To promote business in town, Bozeman and the town council are looking at altering building codes to reflect the change in the real estate environment.
“By going to what we call a flex code, others call it smart code, we’re changing some of the regulations governing developers,” she says. “The flex code allows developers to have more options in their communities. They can build a walkable community, a mixed-use development or any number of things without having to battle through layer upon layer of red tape.”
The change could be a big deal for Leland. If Leland becomes one of the first towns in the state to make a change like this to the building codes, then they will be encouraging more diverse development, which means more residents, more businesses and more taxes rolling in.
Leland is planning to build a new Town Center that Bozeman hopes will change some of the perception of the town. Already with street improvements on Village Road there’s a different feel to the area. The new building, which will house Town Hall and the Police Station, as well as other city offices, employs a modern design, but one that keeps in line with the aesthetic of Leland.
And as excited as Bozeman is about the Town Center, it’s overshadowed by the potential she sees in the Community Center.
“I see it as a cultural arts center or a civic center,” she says. “We have a young man who’s worked with the Thalian Association and with other community theater groups ready to help us establish a community theater here in Leland. It would be awesome to see all the talent from our community come together to work on a play. It’s a wonderful way to build and strengthen communal bonds and draw people closer together.”
The building will be big enough for a community theater and have space for art and craft workshops and lectures. Already, Leland residents are volunteering their talents and expertise to teach workshops. A local veterinarian has expressed interest in giving a talk to young kids about proper pet care and how to become a veterinarian. Another resident has offered to teach quilting classes.
Pulling Leland Together
All of this buzz helps pull Leland together. Leland has three distinct populations: lifelong Leland residents, retirees who have moved here from out of state and young professionals who work in Wilmington but like the pace, convenience and cost of living in Brunswick County. At times these three populations have been at odds over the direction the town should take, but lately it’s been pretty smooth sailing, and Bozeman hopes to keep on that course.
“When I was Mayor Pro Tem, we started to reach out to our various constituencies, dipping into each group for committee and board members. It seems to have worked. They built relationships and were able to be productive and, in many cases, it even fostered friendships.”
Bozeman chose Leland as the place she wanted to live, raise her family and try to make a difference. In her lifetime she has. From volunteering at Little League games to showing interested homebuyers what she loves about living in Brunswick County, she’s had an impact on the community.
“My heart’s always been in Leland,” she says.
Perhaps that’s why she wants to serve her town and make a difference in the future of Leland.

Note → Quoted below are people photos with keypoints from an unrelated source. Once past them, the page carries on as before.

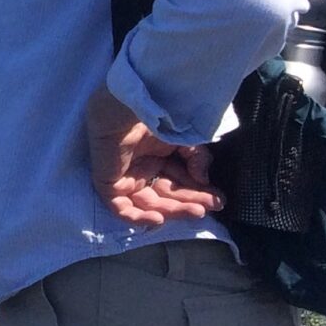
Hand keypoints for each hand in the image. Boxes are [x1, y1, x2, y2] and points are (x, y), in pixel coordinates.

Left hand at [88, 92, 219, 225]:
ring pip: (148, 203)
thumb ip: (197, 159)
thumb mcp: (186, 138)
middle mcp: (141, 168)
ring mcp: (123, 176)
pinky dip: (138, 218)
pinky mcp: (107, 182)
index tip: (219, 201)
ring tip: (197, 211)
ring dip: (173, 211)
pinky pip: (120, 208)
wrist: (130, 105)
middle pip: (166, 194)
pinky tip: (159, 219)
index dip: (198, 192)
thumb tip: (204, 181)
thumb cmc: (156, 115)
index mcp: (156, 156)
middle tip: (212, 207)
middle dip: (189, 202)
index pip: (178, 181)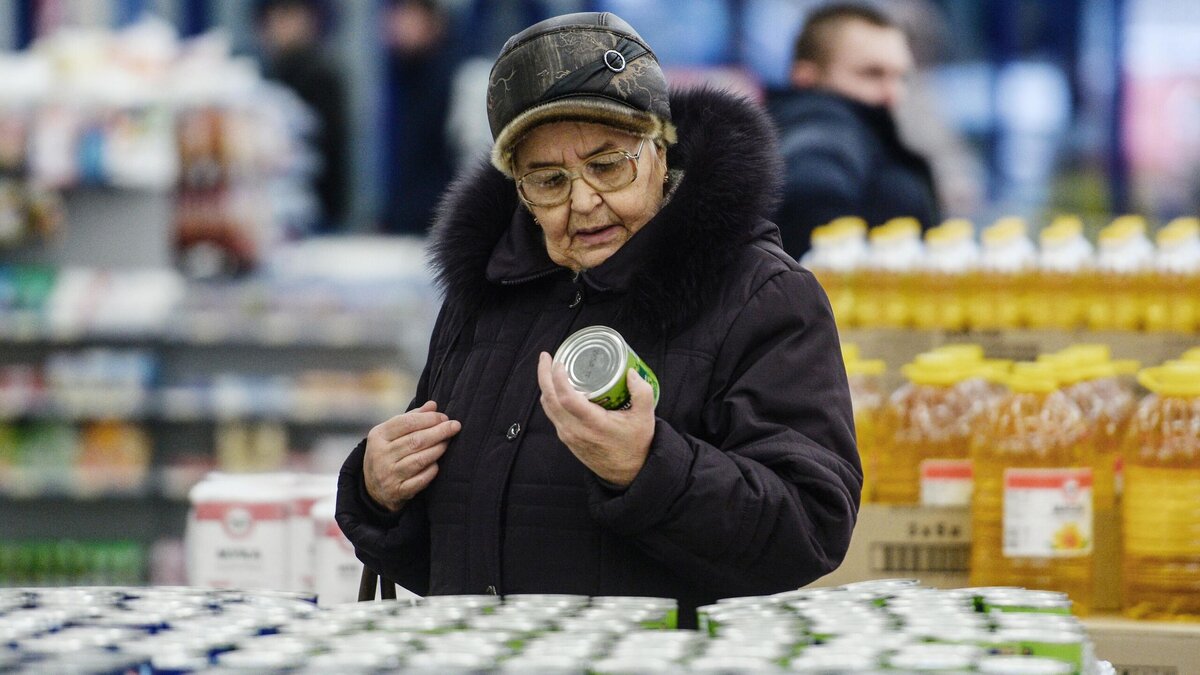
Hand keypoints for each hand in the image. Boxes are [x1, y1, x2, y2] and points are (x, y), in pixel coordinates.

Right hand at [363, 400, 460, 511]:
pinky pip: (420, 480)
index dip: (429, 418)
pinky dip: (432, 471)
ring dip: (438, 449)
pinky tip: (438, 464)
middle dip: (438, 432)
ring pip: (419, 460)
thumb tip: (433, 405)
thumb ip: (412, 418)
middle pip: (415, 440)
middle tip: (455, 426)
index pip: (407, 422)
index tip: (444, 417)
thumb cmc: (388, 453)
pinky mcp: (397, 491)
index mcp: (378, 435)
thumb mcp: (392, 434)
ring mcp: (388, 474)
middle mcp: (380, 455)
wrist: (373, 489)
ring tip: (448, 442)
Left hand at [537, 352, 654, 486]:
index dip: (558, 378)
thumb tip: (630, 372)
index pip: (566, 398)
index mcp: (593, 424)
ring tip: (550, 367)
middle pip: (550, 399)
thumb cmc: (636, 445)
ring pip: (548, 407)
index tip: (559, 361)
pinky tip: (557, 386)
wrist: (628, 473)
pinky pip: (552, 414)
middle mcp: (575, 430)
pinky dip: (550, 397)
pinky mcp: (566, 438)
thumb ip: (642, 393)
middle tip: (547, 356)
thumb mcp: (645, 418)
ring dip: (545, 385)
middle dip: (544, 375)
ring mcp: (568, 435)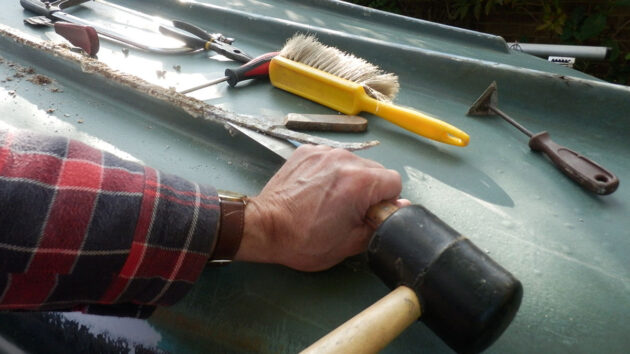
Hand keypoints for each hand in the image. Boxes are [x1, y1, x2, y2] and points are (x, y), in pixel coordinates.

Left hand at [234, 145, 408, 270]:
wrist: (265, 227)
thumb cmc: (304, 240)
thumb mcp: (351, 244)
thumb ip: (380, 224)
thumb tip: (399, 209)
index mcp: (359, 182)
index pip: (394, 182)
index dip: (386, 201)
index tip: (370, 214)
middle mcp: (344, 159)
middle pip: (375, 171)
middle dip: (370, 190)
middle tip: (350, 211)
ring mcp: (323, 152)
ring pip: (353, 163)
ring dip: (350, 179)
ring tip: (330, 200)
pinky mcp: (307, 151)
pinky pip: (331, 158)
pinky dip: (330, 172)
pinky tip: (317, 189)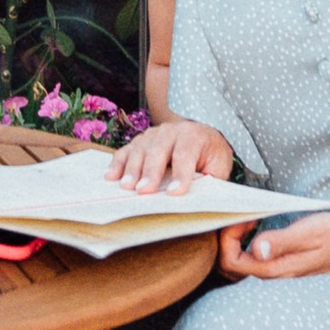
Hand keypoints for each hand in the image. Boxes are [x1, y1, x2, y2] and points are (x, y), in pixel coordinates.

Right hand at [108, 118, 235, 196]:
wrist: (203, 138)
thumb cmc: (210, 157)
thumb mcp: (218, 167)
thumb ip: (210, 179)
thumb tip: (200, 198)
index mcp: (195, 136)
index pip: (185, 154)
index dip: (180, 174)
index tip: (174, 193)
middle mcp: (172, 131)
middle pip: (158, 150)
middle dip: (151, 172)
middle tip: (143, 190)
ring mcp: (153, 134)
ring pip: (140, 149)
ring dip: (132, 169)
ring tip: (127, 187)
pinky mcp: (140, 141)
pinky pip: (126, 151)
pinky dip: (117, 164)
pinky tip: (111, 177)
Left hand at [220, 210, 329, 279]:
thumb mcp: (309, 232)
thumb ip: (282, 241)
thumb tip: (257, 249)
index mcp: (276, 269)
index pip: (231, 262)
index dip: (228, 239)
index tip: (244, 218)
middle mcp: (272, 276)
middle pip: (230, 266)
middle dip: (227, 240)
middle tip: (244, 217)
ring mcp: (276, 273)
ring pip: (240, 264)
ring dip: (236, 242)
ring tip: (249, 220)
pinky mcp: (279, 267)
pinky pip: (251, 260)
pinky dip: (245, 244)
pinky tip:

“When I moved here, the town was tiny,” she says. “We had one grocery store, one gas station, an ice cream shop, a fish camp restaurant and an insurance agent, and Waccamaw Bank was in a single-wide trailer. It’s so different now, it’s like Leland has grown up.”
It has. In just the last decade, the town has gone from 2,500 residents to more than 14,000. And in the 1970s and 1980s, the population was little more than a blip on North Carolina’s radar.
“I plan on serving my community well, and I hope that when my time as mayor comes to an end, I can see positive growth in town and find that we’re in a better place than when I started,” says Bozeman.